We are now over a month post surgery and Pancakes is doing great much to Harper's disappointment since Pancake's #1 favourite past-time is chasing Harper. If you found this article because you are trying to learn more about Vestibular Syndrome, don't panic! With the help of a great team of veterinarians we were able to identify the cause and treat it. So far Pancakes has only had one flare of vestibular syndrome. This doesn't mean we aren't worried that it will come back one day but we will cross that bridge if we have to.

The majestic Pancakes in her natural habitat. On the kitchen table.

What did we learn:

  1. Get pet insurance. If you decide to adopt a pet look into the Healthy Start program. We plan on keeping this insurance plan for a year in case anything else comes up related to this issue or something unexpected. Our insurance plan is $44 a month, comes with a $100 yearly deductible and has a $5000 per year limit on each condition or injury. So that means we've used up our $5000 limit this year for anything related to this condition but come November we will have another $5000 if her polyp returns. And remember that insurance plans do not cover preexisting conditions so if we were to cancel this plan and enroll her again it wouldn't cover anything related to the vestibular condition.

  2. Emotional support is so important. Dealing with anything health related, whether it's a person or a pet, is really stressful. I've cried a lot over the last few months out of worry and concern for this tiny creature that completely relies on us for her well-being. Having someone to lean on and talk through this experience made it doable because we were in this together and it really made me value our relationship. Not everyone chooses to be in a relationship but we all need emotional support from people we love to get through these difficult experiences and it's important to recognize that we need to reach out more to our friends and family members when they are trying to navigate these stressful situations. If you're in the midst of a stressful situation, don't be afraid to ask for help. I often try to take on more than I can emotionally handle and that never works out well. I'm also working on actively asking for help more often.

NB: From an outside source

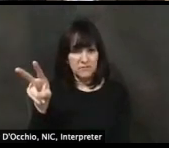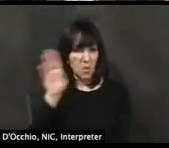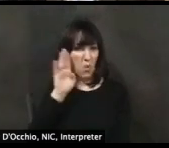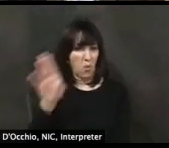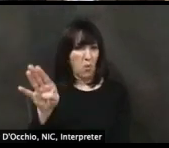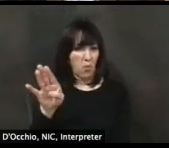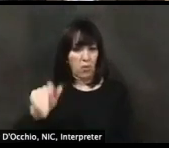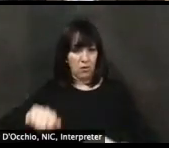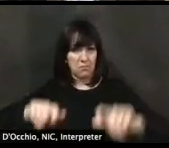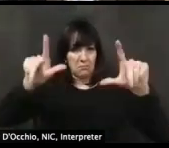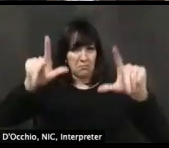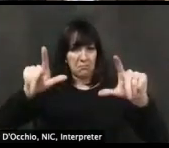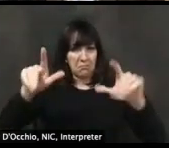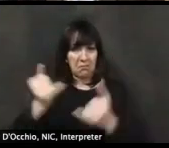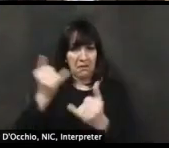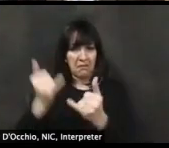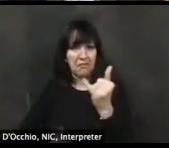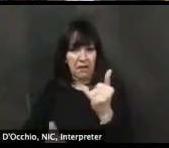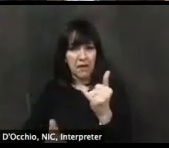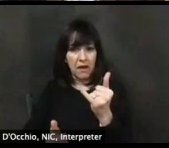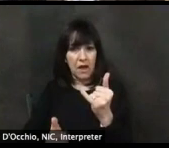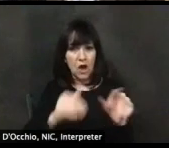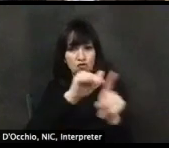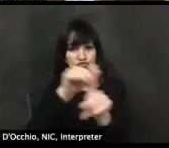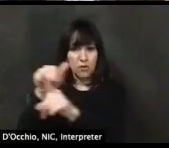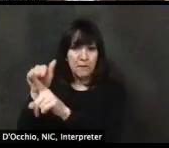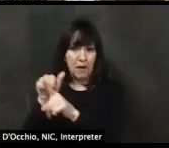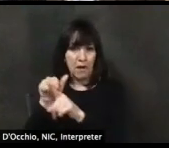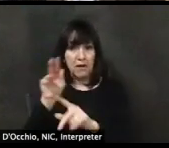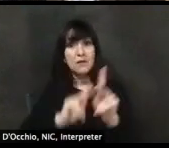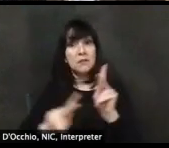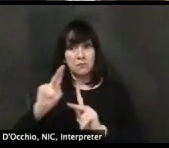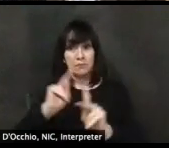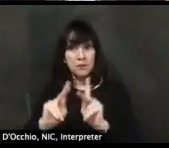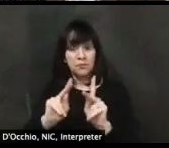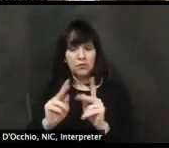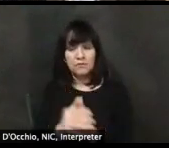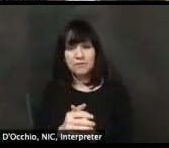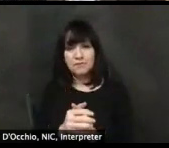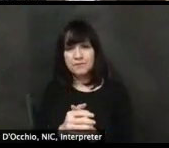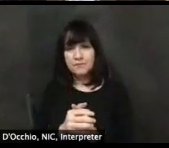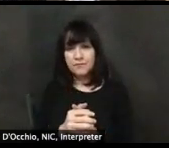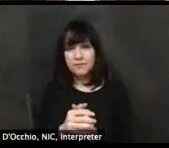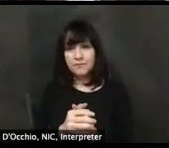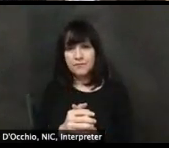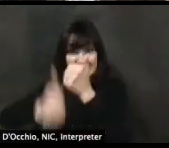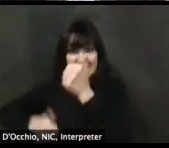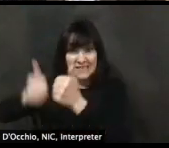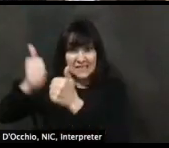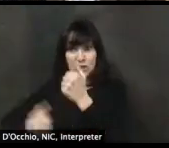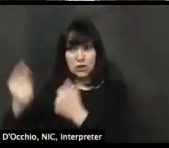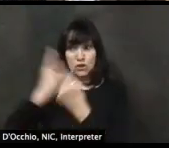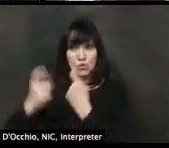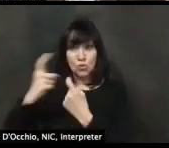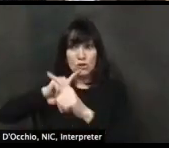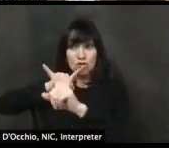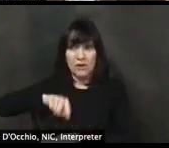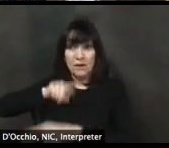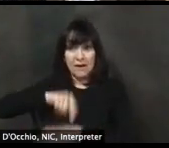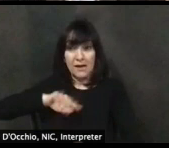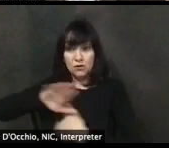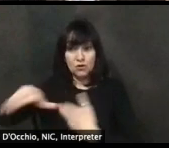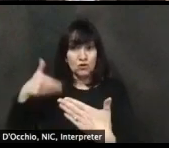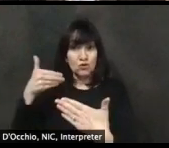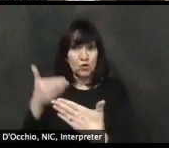box. And again, before we go to Jonathan, we'll remind individuals, we may not get to every question tonight. We're trying our best before the seven o'clock hour,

  3. Pets are a big responsibility. This might seem obvious but deciding to adopt a pet is a big decision with really big potential responsibilities like a $6500 condition that presents itself a month after you adopt them. I adopted Pancakes under the false assumptions that cats are "easy" but quickly learned that while Harper was easy cats are not. Adopting a pet is so wonderful and rewarding in so many ways but it's not all sunshine and rainbows. Sometimes it's also vomiting, late night emergency vet trips and surgery.

Best friends whether they like it or not!